Linus only seems more bitchy because people are looking at him more.

Comment Re:Who has a good VPS for $10/mo or less? (Score 1) 136

After trying for months to keep ahead of spam using a regex extension called AbuseFilter, I ended up realizing that Google's ReCAPTCHA was broken.

I'm still on top of SPAM, but mostly by requiring email confirmation, and by having three or four people who watch the RC feed, block bad users and delete bad content.

I switched my MediaWiki to QuestyCaptcha. Each of about a half dozen questions about classic literature links to a Wikipedia article that contains the answer.

I'll have to check out QuestyCaptcha, but I've got a lot of non-English users. Thanks for the tip!

Successful spammer registrations dropped to zero. Someone using a wiki farm wouldn't have this sort of story to tell to an interviewer.

Honestly, the story of managing load spikes and such in a VPS environment is a far, far more interesting story to tell than anti-spam techniques. Believe me, I've walked the entire path.

In other words, the "warn" method [pineight.com].

Sure.

Comment Re:Who has a good VPS for $10/mo or less? (Score 1) 136

SSL is considered a subscriber perk.

Ah. I thought I still had subscriber credit. I got one of those 'as thanks for...you can now use Slashdot without ads' emails. Only other time I'd seen that kind of behavior was when I was a subscriber.

For one thing, what sort of anti-spam mods and specialized markup mods do MediaWiki and phpBB farms offer?

Beyond captchas? Very probably things like mod_security, firewall rules blocking bad netblocks from accessing the server. (Doing this was the single most-effective anti-spam mechanism I ever saw.) Using DNSRBLs for realtime tracking of bad source IPs.

For another thing, it might be a custom web application, other than a popular blog, forum, or wiki, that still needs user accounts. Such an application might form part of a job seeker's portfolio to present to prospective employers who "don’t interview anyone who hasn’t accomplished anything" [techcrunch.com].

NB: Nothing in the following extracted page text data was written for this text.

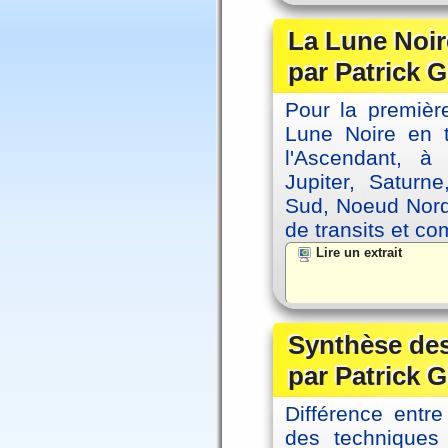
La Lune Noire
par Patrick G
Pour la première
Lune Noire en t
l'Ascendant, à
Jupiter, Saturn
Sud, Noeud Nord
de transits et co
Lire un extrait
Synthèse des
par Patrick G
Différence entre
des techniques 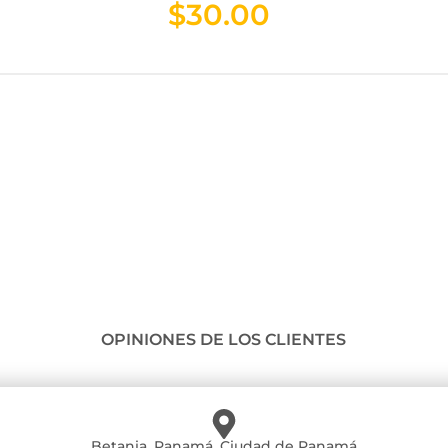
$
30.00
OPINIONES DE LOS CLIENTES
Betania, Panamá, Ciudad de Panamá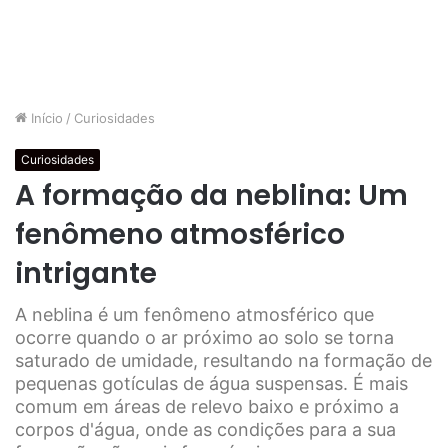
Início
/
Curiosidades
Curiosidades
A formação da neblina: Um
fenômeno atmosférico
intrigante
A neblina é um fenômeno atmosférico que
ocorre quando o ar próximo ao solo se torna
saturado de umidade, resultando na formação de
pequenas gotículas de água suspensas. É mais
comum em áreas de relevo baixo e próximo a
corpos d'água, onde as condições para a sua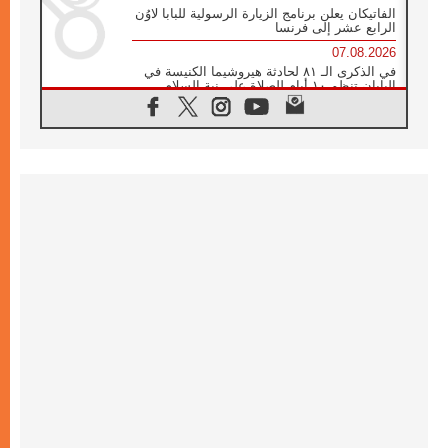
الفاتيكان يعلن برنامج الزيارة الرسولية للبابا لاوُن
الرابع عشر إلى فرنسا
07.08.2026
في الذكرى الـ ٨١ لحادثة هيروشيما الكنيسة في
اليابان تنظم ١٠ أيام للصلاة على نية السلام
07.08.2026
الكنيسة في الأوروغواي: زيارة البابا ستعزز
الإيمان والرجاء
06.08.2026
الاجتماع الشهري للمطارنة الموارنة
06.08.2026
الكاردينال روسي: زيارة البابا لاوُن إلى الأرجنتين
هي تكريم للبابا فرنسيس
06.08.2026
زيارة البابا إلى البيرو ستكون زمن نعمة ومصالحة
ورجاء
06.08.2026
الكاردينال بارولين في المكسيك: علينا أن نكون
حاضرين إلى جانب المهمشين والمهاجرين
والأجانب
06.08.2026
البابا لاوُن الرابع عشر للشباب في أسيزي:
"أوروبا والعالم يبحثان اليوم عن قديسين جُدد
فيكم"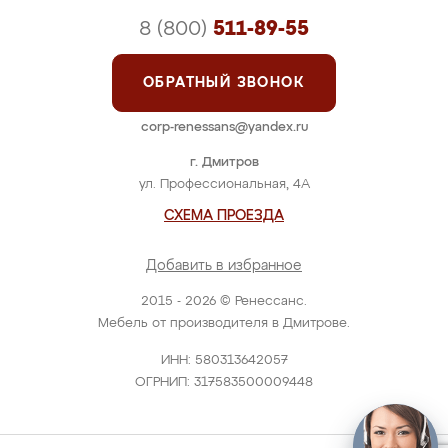
8 (800)
511-89-55
ОБРАТНЫЙ ЗВОНОК
corp-renessans@yandex.ru
г. Дмитров
ул. Профессиональная, 4А
СХЕМА ПРОЕЗДА
Добавить в избранное
2015 - 2026 © Ренессанс.
Мебель от производителя в Дмитрове.
ИНН: 580313642057
ОГРНИП: 317583500009448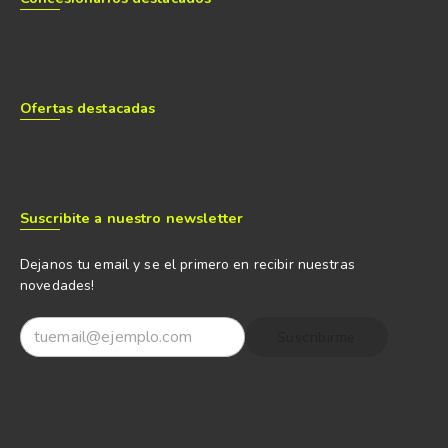
Ofertas destacadas
Suscribite a nuestro newsletter
Dejanos tu email y se el primero en recibir nuestras
novedades!
Suscribirme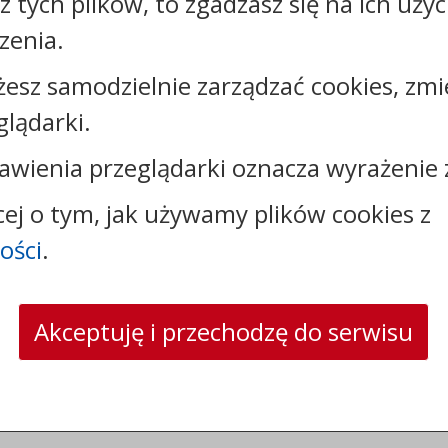
sz tych plików, to zgadzasz się na ich uży
Rejestr zmian
zenia.
żesz samodzielnie zarządzać cookies, zmi
glądarki.
awienia przeglądarki oznacza wyrażenie 
Kontakt:
cej o tym, jak używamy plików cookies z
tel.:
+48523890110
e-mail:
sekretariat@sosno.pl
ości
.
skrytka ePUAP: /0413032/SkrytkaESP
strona www:
sosno.pl
Akceptuję i przechodzę do serwisu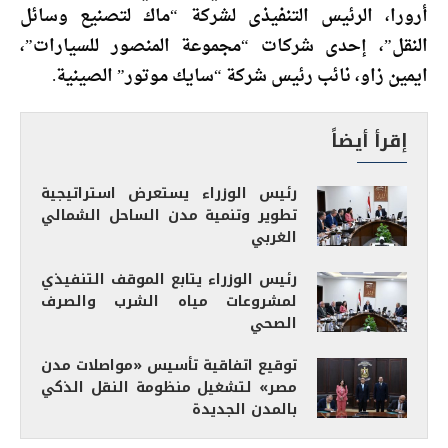
أرورا، الرئيس التنفيذى لشركة “ماك لتصنيع وسائل
النقل”، إحدى شركات “مجموعة المنصور للسيارات”،
ايمين زاو، نائب رئيس شركة “سايك موتور” الصينية.
إقرأ أيضاً
رئيس الوزراء يستعرض استراتيجية
تطوير وتنمية مدن الساحل الشمالي
الغربي
رئيس الوزراء يتابع الموقف التنفيذي
لمشروعات مياه الشرب والصرف
الصحي
توقيع اتفاقية تأسيس «مواصلات مدن
مصر» لتشغيل منظومة النقل الذكي
بالمدن الجديدة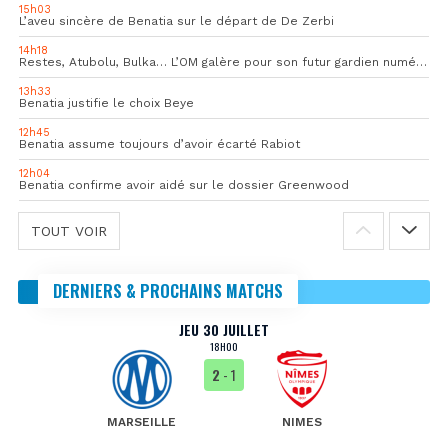
15h03
L’aveu sincère de Benatia sur le départ de De Zerbi
14h18
Restes, Atubolu, Bulka… L’OM galère pour son futur gardien numéro 1
13h33
Benatia justifie le choix Beye
12h45
Benatia assume toujours d’avoir écarté Rabiot
12h04
Benatia confirme avoir aidé sur le dossier Greenwood
TOUT VOIR
DERNIERS & PROCHAINS MATCHS
JEU 30 JUILLET
18H00
2
- 1
MARSEILLE
NIMES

If you're building a site as part of an operating portfolio with a user base, you can certainly afford an extra IP if you need it. Right now, it doesn't cost very much. If you're merely showcasing a web application, you don't need SSL. If the potential employer is going to ding you for being vulnerable to Firesheep on a site where it doesn't matter, either you're applying for a security-related job, or the guy doing the analysis is a pedantic dick.

And if you do user accounts without TLS, you're vulnerable to Firesheep.

I've never argued otherwise. That said, there are ways to cope with things like Firesheep. Such as tying operating profiles to browser fingerprints. (There's a lot more identifying information in each HTTP request than just your User-Agent string.)

Most shared web hosts that I've looked at don't even offer SNI hosting because they cater to the IE-on-XP demographic.

Then either educate them, use a different provider, or school them by running a shared web host that does offer both SNI and IPv6, and advertise like crazy on Slashdot and Reddit.